◆ LISTED RECORDS ◆
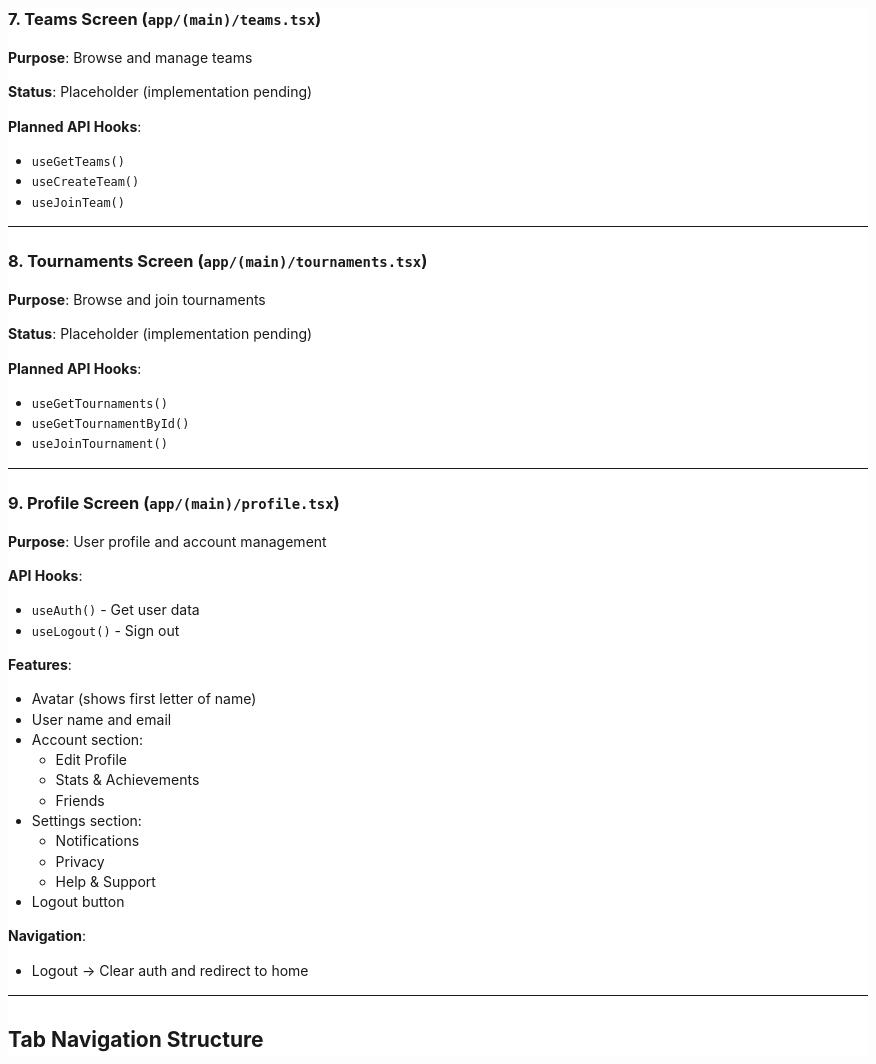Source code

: ### 7. Teams Screen (`app/(main)/teams.tsx`)

**Purpose**: Browse and manage teams

**Status**: Placeholder (implementation pending)

**Planned API Hooks**:

- `useGetTeams()`
- `useCreateTeam()`
- `useJoinTeam()`

---

### 8. Tournaments Screen (`app/(main)/tournaments.tsx`)

**Purpose**: Browse and join tournaments

**Status**: Placeholder (implementation pending)

**Planned API Hooks**:

- `useGetTournaments()`
- `useGetTournamentById()`
- `useJoinTournament()`

---

### 9. Profile Screen (`app/(main)/profile.tsx`)

**Purpose**: User profile and account management

**API Hooks**:

- `useAuth()` - Get user data
- `useLogout()` - Sign out

**Features**:

- Avatar (shows first letter of name)
- User name and email
- Account section:
  - Edit Profile
  - Stats & Achievements
  - Friends
- Settings section:
  - Notifications
  - Privacy
  - Help & Support
- Logout button

**Navigation**:

- Logout → Clear auth and redirect to home

---

## Tab Navigation Structure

◆ TASK PROMPT ◆
Produce verbatim the lines starting at the one with "- Edit Profile" and ending at the last line of the material, both ends included. Add no other line.

◆ RESULT OF THE TASK ◆
  - Edit Profile
  - Stats & Achievements
  - Friends
- Settings section:
  - Notifications
  - Privacy
  - Help & Support
- Logout button

**Navigation**:

- Logout → Clear auth and redirect to home

---

## Tab Navigation Structure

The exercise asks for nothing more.